The WordPress instances have proven to be a significant drain in recent months. We’ll be taking this up with DMT again as it’s outside our remit. The new infrastructure will help, but providing this level of life support is actually blocking us from moving the instances over to it. 

In happier news, we’ve worked with the Data Recovery team to remove five EC2 instances and reduce their EBS volumes by 40TB. Resizing the volumes will save over $4500 per month, and it’s already being reflected in our cost forecast for March. On the costs front, we’ve worked with the Data Platform team to move the Budgets module into the Infrastructure repo, so it’s available for all teams to use. We’d encourage it. 

The first of the three business grants applications has been moved out of the APIs accounts, prior to those accounts being migrated to the Hub. It was a good learning experience, and the steps have been documented. We’ve agreed to pause the other two applications for now. They may be decommissioned soon, and they’re not blocking the account migration. 

Our networking support for other projects is going well. The MESH client for Mosaic has been configured and can connect to Servelec. As the HSCN is only in Production, we need to repeat the exercise there. We’ve also finally cleared up some confusion over the needs for a product for Repairs, setting a red line for the supplier as the original design on their side would have presented a security risk for us. 

We’ve also finally started the migration from standalone firewall configurations to using Panorama to manage them all. We’re starting this in the Dev environment and there may be short-term outages as the Hubs rebuild. We’ll give notice of this, and Production will be of course out of hours. 

Cloud Engineering weeknotes, 25 February 2022

It feels like a lot has been done this week, which is good. It helps that all team members have been available this week, not that having time off is a bad thing!

We started the week with our old friend WordPress. We found out late on Sunday night that two Hackney sites had fallen over. Emergency action was taken to restore both sites and to amend the EC2s they run on, so that this shouldn’t happen again. The real solution, though, is to complete the move to the new infrastructure. This has been going slowly due to an issue in the load balancers, but we think we’ve resolved that now. 

Migration work has picked up again; the first grants application is nearly finished after being paused for a few days for urgent support work. We will review whether to move the other two now or later, in view of this week’s government announcements. At account level, we are almost in a position to move the DevelopmentAPIs account, but have discovered that it has only one subnet – which the move process tries to destroy. We’re investigating a workaround. 

We’ve been supporting the Mosaic project a good bit this week. The EC2 box they need has been built and the client installed, and we are just waiting for Servelec to amend the VPN configuration on their side. We’ve also now obtained a trial licence for Host Access to test with Plus5, and need to set up a VPN for that.

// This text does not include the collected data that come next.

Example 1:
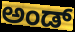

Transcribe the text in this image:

ಅಂಡ್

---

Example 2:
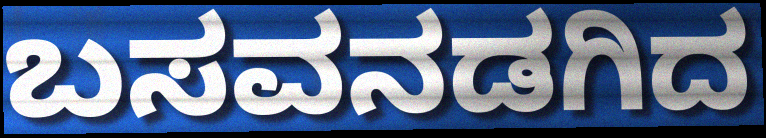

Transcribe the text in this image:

ಬಸವನಡಗಿದ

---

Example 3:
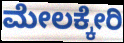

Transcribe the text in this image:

ಮೇಲಕ್ಕೇರಿ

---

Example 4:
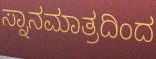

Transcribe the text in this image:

ಸ್ನಾನಮಾತ್ರದಿಂದ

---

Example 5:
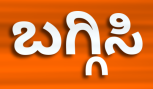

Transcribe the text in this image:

ಬಗ್ಗಿಸಿ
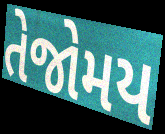
તેજોમય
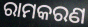
ରାମକରଣ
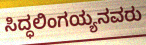
ಸಿದ್ಧಲಿಂಗಯ್ಯನವರು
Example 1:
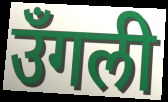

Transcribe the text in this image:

उँगली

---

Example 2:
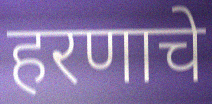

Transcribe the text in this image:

हरणाचे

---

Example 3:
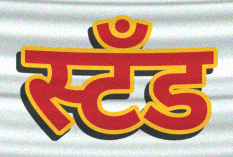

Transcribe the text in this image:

स्टँड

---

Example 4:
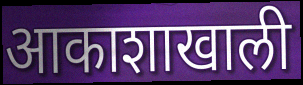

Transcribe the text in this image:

आकाशाखाली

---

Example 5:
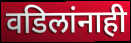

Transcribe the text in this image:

वडिलांनाही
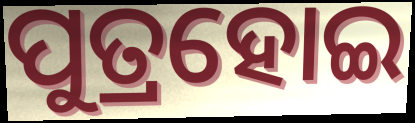
ପୁତ୍ରହୋଇ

Finally on the networking front, we had a really constructive discussion with Data Platform about making access to Qlik as secure as possible, given the desire to take it out of AppStream but in the knowledge that it’s not compatible with Globalprotect. A paper will be discussed at TDA next week. 

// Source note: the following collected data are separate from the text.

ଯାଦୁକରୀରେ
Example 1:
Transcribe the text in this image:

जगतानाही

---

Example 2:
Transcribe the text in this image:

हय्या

We reviewed our roadmap this week. Most of the changes were to break existing items down into smaller chunks, but we have added new tasks to create new Terraform modules (as a result of the Backstage paper mentioned last week) and to iterate existing ones. One iteration pulled forward is to change the default setting in the Overnight Shutdown module to TRUE, so that all EC2s will shut down overnight unless explicitly changed. This change will be merged soon and will apply when you next update your Terraform, so be aware and take necessary action to ensure that any EC2s needed overnight remain powered up.